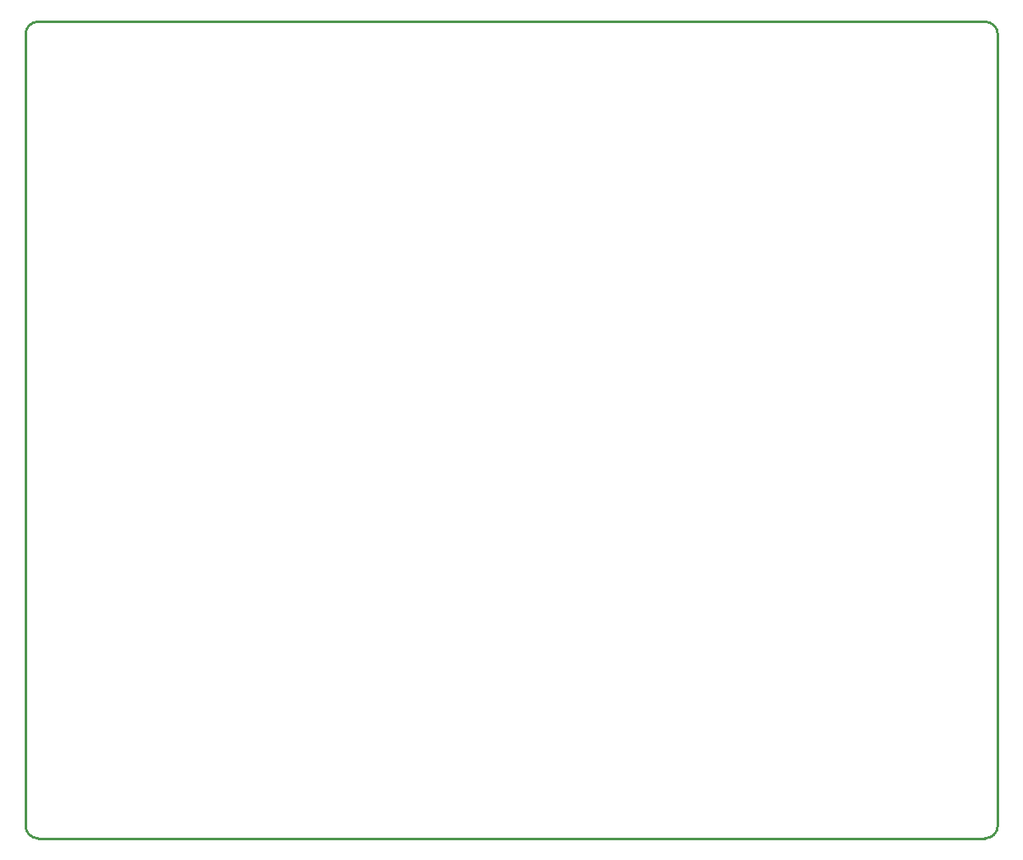
<source format=gm1>
G04*
G04 #@! TF.GenerationSoftware,Altium Limited,Altium Designer,23.4.1 (23)*
G04*
G04 Layer_Color=16711935*
%FSLAX44Y44*%
%MOMM*%
G71*
G04*
G04 #@! TF.SameCoordinates,0BEE9D39-8D09-447D-96B2-328BBDF68ADB*
G04*
G04*
G04 #@! TF.FilePolarity,Positive*
G04*
G01*
G75*
%ADD12C,0.2540*%
D12*
X12500Y840000D02*
G03*
X0Y827500I0J-12500D01*
G01*
X52Y12700D02*
G03*
X12752Y0I12700J0D01*
G01*
X987300Y0D02*
G03*
X1000000Y12700I0J12700D01*
G01*
Y827359D02*
G03*
X987359Y840000I-12641J0D01*
G01*
X52Y12700D02*
Y15200D01*
Y29780D01*
X0Y822500D02*
Y827300D01*
Y822500D02*
X52Y29780D01*
X12752Y0D02*
X27500D01*
X977681Y0D01*
X987300D01*
X1000000Y12700D02*
Y820000D01*
Y827359D01*
X12500Y840000D02*
X980000D01*
X987359D01*
M02*

</source>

++++++++++

### The task
Output all the material above exactly once more, leaving every picture out.

### Answer box
<source format=gm1>
G04*
G04 #@! TF.GenerationSoftware,Altium Limited,Altium Designer,23.4.1 (23)*
G04*
G04 Layer_Color=16711935*
%FSLAX44Y44*%
%MOMM*%
G71*
G04*
G04 #@! TF.SameCoordinates,0BEE9D39-8D09-447D-96B2-328BBDF68ADB*
G04*
G04*
G04 #@! TF.FilePolarity,Positive*
G04*
G01*
G75*
%ADD12C,0.2540*%
D12*
X12500Y840000D02*
G03*
X0Y827500I0J-12500D01*
G01*
X52Y12700D02*
G03*
X12752Y0I12700J0D01*
G01*
X987300Y0D02*
G03*
X1000000Y12700I0J12700D01*
G01*
Y827359D02*
G03*
X987359Y840000I-12641J0D01*
G01*
X52Y12700D02*
Y15200D01*
Y29780D01*
X0Y822500D02*
Y827300D01*
Y822500D02*
X52Y29780D01*
X12752Y0D02*
X27500D01*
X977681Y0D01*
X987300D01*
X1000000Y12700D02*
Y820000D01*
Y827359D01*
X12500Y840000D02*
X980000D01*
X987359D01*
M02*

</source>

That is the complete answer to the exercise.